Thursday, February 4, 2021

What Are The States of Matter?

States of matter describe the distinct ways certain groups of particles arrange themselves with various temperatures and forces. Historically, these descriptions have focussed on a material's shape and volume, giving us just three traditional states: solid, liquid, and gas.

What is a solid?

Solid states describe materials at a fairly fixed volume and shape, for example, with particles bound in a highly ordered (if it's a crystal, like diamond) or relatively disordered (if it's an amorphous solid, like glass) configuration.
What is a liquid?

Liquid states describe materials of a relatively constant volume, but with shapes that conform more easily to a container when pulled by gravity.

Forces connecting their particles allow for a greater degree of movement than in solids, allowing them to flow.

What is a gas?

Gaseous states describe materials that have no fixed volume, with shapes determined by the edges of their containers or surrounding forces. Forces between their particles allow for a large amount of random motion over a wide area.

Modifying the amount of energy in a material or changing external forces such as by raising the pressure or temperature affects the movements of particles with respect to the forces binding them together.

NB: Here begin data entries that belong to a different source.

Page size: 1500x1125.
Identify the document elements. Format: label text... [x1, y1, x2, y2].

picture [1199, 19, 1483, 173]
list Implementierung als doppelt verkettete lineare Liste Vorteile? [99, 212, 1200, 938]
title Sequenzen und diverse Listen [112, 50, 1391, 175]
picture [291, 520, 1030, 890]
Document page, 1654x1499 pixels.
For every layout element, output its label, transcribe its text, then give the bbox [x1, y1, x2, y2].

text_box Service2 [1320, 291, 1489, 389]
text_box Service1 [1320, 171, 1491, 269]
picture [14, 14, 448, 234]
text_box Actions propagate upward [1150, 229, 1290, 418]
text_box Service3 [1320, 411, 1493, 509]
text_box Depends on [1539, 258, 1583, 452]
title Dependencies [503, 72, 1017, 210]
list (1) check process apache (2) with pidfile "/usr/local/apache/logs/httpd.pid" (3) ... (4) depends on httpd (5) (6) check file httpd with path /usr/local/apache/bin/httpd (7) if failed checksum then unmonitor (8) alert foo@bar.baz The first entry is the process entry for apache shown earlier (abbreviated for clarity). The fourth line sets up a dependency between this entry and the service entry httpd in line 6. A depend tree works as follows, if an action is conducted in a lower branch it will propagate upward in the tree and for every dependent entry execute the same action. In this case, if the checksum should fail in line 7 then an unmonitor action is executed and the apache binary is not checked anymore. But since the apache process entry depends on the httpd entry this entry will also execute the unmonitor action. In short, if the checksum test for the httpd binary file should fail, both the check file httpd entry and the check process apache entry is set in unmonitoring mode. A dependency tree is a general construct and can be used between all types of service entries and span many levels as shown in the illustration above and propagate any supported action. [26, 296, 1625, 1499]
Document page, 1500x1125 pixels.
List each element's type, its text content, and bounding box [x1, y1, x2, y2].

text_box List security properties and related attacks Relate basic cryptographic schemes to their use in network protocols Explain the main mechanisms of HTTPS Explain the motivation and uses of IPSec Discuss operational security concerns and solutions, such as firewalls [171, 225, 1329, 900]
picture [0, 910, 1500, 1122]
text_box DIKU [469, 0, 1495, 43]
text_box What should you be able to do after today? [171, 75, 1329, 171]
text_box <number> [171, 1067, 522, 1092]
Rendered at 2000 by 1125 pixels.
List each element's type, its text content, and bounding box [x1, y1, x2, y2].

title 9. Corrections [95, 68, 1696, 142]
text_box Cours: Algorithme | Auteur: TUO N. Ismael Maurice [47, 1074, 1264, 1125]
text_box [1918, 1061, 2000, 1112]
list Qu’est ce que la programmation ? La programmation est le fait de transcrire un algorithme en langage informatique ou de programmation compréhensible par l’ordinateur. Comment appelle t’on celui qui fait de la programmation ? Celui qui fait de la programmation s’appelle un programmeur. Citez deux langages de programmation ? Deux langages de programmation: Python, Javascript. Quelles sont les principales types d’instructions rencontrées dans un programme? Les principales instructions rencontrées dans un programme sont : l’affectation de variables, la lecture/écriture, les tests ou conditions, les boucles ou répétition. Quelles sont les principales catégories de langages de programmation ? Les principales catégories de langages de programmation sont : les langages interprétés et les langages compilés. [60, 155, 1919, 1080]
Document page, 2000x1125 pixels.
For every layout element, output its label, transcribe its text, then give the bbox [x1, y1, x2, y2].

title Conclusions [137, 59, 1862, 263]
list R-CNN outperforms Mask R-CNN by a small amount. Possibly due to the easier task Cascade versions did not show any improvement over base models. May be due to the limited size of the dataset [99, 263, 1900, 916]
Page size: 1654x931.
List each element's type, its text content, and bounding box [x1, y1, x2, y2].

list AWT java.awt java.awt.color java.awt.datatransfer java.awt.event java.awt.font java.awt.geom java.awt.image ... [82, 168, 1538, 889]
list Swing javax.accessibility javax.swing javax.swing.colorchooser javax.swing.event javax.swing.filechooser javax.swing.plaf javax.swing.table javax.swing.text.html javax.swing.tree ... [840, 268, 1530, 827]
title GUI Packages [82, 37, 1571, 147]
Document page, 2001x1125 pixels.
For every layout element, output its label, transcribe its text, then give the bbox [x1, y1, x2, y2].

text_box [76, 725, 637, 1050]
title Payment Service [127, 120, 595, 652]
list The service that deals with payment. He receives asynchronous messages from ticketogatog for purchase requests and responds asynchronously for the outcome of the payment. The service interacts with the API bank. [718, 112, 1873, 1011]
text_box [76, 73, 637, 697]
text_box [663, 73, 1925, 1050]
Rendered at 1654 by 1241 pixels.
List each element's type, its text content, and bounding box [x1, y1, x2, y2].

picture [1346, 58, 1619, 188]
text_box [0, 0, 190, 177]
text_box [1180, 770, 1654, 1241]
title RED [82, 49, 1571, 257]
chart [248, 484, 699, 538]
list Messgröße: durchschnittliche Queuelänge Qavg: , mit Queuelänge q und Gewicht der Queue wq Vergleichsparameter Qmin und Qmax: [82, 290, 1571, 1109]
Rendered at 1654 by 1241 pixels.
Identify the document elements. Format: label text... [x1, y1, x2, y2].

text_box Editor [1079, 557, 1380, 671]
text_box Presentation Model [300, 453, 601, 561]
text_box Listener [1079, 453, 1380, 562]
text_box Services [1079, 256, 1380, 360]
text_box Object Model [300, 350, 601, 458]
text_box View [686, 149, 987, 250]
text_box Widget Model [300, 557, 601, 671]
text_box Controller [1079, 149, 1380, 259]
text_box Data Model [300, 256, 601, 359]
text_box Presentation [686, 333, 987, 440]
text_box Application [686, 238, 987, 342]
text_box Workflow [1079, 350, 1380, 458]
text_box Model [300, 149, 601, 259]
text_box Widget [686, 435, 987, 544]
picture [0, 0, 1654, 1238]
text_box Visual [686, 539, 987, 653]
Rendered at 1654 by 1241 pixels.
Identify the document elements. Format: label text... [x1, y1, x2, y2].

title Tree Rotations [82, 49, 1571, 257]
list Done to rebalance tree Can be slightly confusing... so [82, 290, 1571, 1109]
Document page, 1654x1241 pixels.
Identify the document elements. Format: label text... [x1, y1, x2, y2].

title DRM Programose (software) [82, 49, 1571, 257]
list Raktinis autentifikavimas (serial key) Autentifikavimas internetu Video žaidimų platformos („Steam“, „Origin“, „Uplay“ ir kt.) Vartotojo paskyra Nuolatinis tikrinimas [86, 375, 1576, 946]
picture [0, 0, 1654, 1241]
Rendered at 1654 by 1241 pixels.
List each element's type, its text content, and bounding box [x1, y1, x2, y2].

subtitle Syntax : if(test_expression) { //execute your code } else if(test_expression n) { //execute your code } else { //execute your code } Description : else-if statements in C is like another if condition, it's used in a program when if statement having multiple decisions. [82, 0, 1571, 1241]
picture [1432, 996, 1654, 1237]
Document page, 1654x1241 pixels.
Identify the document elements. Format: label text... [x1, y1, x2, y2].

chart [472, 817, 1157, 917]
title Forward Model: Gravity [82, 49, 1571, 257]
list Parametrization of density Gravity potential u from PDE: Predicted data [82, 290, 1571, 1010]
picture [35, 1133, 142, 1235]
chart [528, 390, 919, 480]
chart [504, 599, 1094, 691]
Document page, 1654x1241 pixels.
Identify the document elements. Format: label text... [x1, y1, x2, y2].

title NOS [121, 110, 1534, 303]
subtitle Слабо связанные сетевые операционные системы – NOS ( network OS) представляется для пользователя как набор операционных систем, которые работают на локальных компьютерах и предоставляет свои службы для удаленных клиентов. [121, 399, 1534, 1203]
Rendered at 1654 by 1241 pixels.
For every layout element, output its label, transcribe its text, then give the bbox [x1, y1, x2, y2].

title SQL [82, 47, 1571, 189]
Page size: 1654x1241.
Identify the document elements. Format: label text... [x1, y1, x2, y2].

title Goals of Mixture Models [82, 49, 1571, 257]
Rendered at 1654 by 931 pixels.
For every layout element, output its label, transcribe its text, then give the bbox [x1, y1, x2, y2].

Adding temperature can turn a solid into a liquid, for example. Applying enough pressure to a gas, on the other hand, could force particles close enough to form a liquid state in a state change referred to as condensation.

What is sublimation?

When a solid directly enters a gaseous state without first becoming a liquid, it's called sublimation. This occurs at pressures or temperatures below a substance's triple point - the temperature and pressure at which all three states of that substance coexist in equilibrium. 

How many states of matter are there?

Depending on the kinds of properties used to define states, there could be dozens of different examples found in mundane and extreme environments throughout the Universe.

Properties such as conductivity and even characteristics of a quantum nature have come to define new kinds of states, including plasma and Bose-Einstein condensates.
What is plasma?

Plasmas, for example, are similar to gases in that their particles have no fixed shape or volume, with particles zipping far and wide with huge amounts of energy.

Unlike traditional gases, the particles making up plasmas are reduced to charged forms, with the negatively charged electrons being pulled away and leaving positively charged nuclei.

At even higher temperatures the fundamental particles making up the nuclei of atoms - quarks and force particles called gluons - can find it hard to stick together, forming what's known as a quark-gluon soup. It's believed that this state of matter was most common in the hot, dense conditions of the Universe in its infancy.

What is a Bose-Einstein condensate?

A Bose-Einstein condensate occurs when the temperature of certain materials is reduced far enough for energetic movement to all but stop. With such little motion, the quantum properties of each particle in the material is shared, giving the 'cloud' a single identity.

What's the difference between a matter's phase and its state?

While the terms phase of matter and state of matter are sometimes used in place of one another, there is a difference.

Where a state of matter describes properties such as volume and shape of a material, a phase of matter describes the similarity of properties of particles within a certain region of space.

Picture two containers, each containing an ice cube. The water in each is in the same state (solid), and each container shares the same phase (water in solid form).

If we melt one ice cube, the states will be different (liquid and solid), as will the phases (liquid and solid phases of water).

If we swap an ice cube with a block of iron, the states will be the same (solid water and solid iron), but the phases inside each container will be defined by different densities, magnetism, and reflectivity.